Première remarque.—1o Un plan de campagne doit avoir prévu tout ce que l'ennemi peut faire, et contenir en lui-même les moyens de le déjouer. La frontière d'Allemagne était, dans cette campagne, la frontière prédominante; la frontière de la rivière de Gênes était la frontière secondaire. Effectivement, les évènements, qui auraient lieu en Italie, n'auraient aucune action directe, immédiate et nécessaire sur les affaires du Rhin; tandis que les évènements, qui auraient lieu en Allemagne, auraient une action nécessaire et immédiate sur l'Italie. En conséquence, le premier consul réunit toutes les forces de la république sur la frontière prédominante, savoir: l'armée d'Allemagne, qu'il renforça, et l'armée de Hollande et du Bas-Rhin; l'armée de réserve, qu'il réunit sur la Saône, à portée d'entrer en Allemagne, si cela était nécessaire.
Le conseil aulique réunit sa principale armée sur la frontière secondaire, en Italie. Ce contre-sens, cette violation de ce grand principe, fut la véritable cause de la catastrophe des Autrichiens dans cette campagne.

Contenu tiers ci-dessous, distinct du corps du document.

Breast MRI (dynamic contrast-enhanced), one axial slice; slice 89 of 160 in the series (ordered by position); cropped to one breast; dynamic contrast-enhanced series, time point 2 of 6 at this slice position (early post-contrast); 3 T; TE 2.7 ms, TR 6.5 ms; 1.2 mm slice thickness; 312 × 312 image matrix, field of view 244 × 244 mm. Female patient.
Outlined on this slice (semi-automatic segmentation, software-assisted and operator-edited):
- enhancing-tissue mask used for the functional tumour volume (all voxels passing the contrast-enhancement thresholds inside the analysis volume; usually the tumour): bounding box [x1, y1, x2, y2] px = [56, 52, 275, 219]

2o Le gouvernement avait ordonné au général Moreau de réunir son armée derrière le lac de Constance, par la Suisse; de dérober cette marche à l'ennemi, en interdisant toute communication de la rive gauche à la rive droite du Rhin; de jeter, à la fin d'avril, quatre ponts entre Schaffhausen, Stein et le lac de Constance; de passer sur la rive droite du Danube avec toute son armée; de se porter sur Stockach et Engen; d'appuyer sa droite au Danube, sa gauche au lac de Constance; de prendre à dos toutes les divisions ennemies qui se trouveraient en position sur les Montagnes Noires et dans la vallée du Rhin, de les séparer de leurs magasins, de se porter ensuite sur Ulm avant l'ennemi. Moreau ne comprit pas ce plan; il envoya le général Dessolles au ministre de la guerre, pour proposer de passer le Rhin à Mayence, Strasbourg et Bâle. Napoléon résolut alors de se mettre lui-même à la tête de cette armée; mais les évènements exigèrent qu'elle entrât en opération en avril, et les circonstances intérieures de la république ne lui permettant pas de quitter alors Paris, il se contenta de prescrire que l'armée du Rhin n'eût qu'une seule ligne d'opération.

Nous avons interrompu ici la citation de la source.